While we deployed our technique on a specific example of SPSA optimization on a hydrogen molecule, it can be applied on a very broad variety of variational quantum algorithms that are currently of a large interest to the quantum computation community. We believe that our meta-optimization can provide an easy to implement step towards practical use of quantum computers. While the method was tested only on a rather simple problem, we believe that the nature of the approach makes the method suggested robust against changes of the system in question, i.e. it shall behave in a similar way even if applied to a larger system involving more qubits. This is due to the fact that the existence of an optimum between investing “too little” or “too much” into a single try is obvious and the nature of the fitting function mimics the expected dependency between precision and cost.

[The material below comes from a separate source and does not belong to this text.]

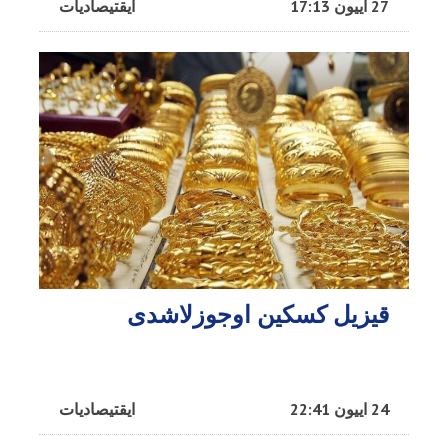
27 اییون 17:13
ایقتیصادیات
قیزیل کسکین اوجوزلاشدی
24 اییون 22:41
ایقتیصادیات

Yet, the exact efficiency and precision of determining this optimum using the method as suggested on large systems forms a standalone project for future research. In particular, there exist a risk that for more complicated systems the determination of optimization function will turn out to be to “costly” in comparison with the gain of it, or, as in any other scenario, unforeseen complications may arise.

Methods

For the quantum subroutine, we have used Ry-Rz ansatz to prepare the state from an initial zero state. This state was then measured in both \(\{|0\rangle ,|1\rangle \}\) and \(\{|+\rangle ,|-\rangle \}\) (the eigenstates of Pauli X operator) basis to calculate the expectation value of the Hamiltonian. The procedure was defined by eight parameters \(\theta [0]\) to \(\theta [7]\) and circuits are shown in Fig. 7.

Figure 7
figure 7

The qubits in the circuit (a) are measured in the computational {\(|0\rangle\),\(|1\rangle\)} basis. To measure the qubits in {\(|+\rangle\),\(|-\rangle\)} basis, in circuit (b) we applied Hadamard gates on both qubits in the end before the measurement.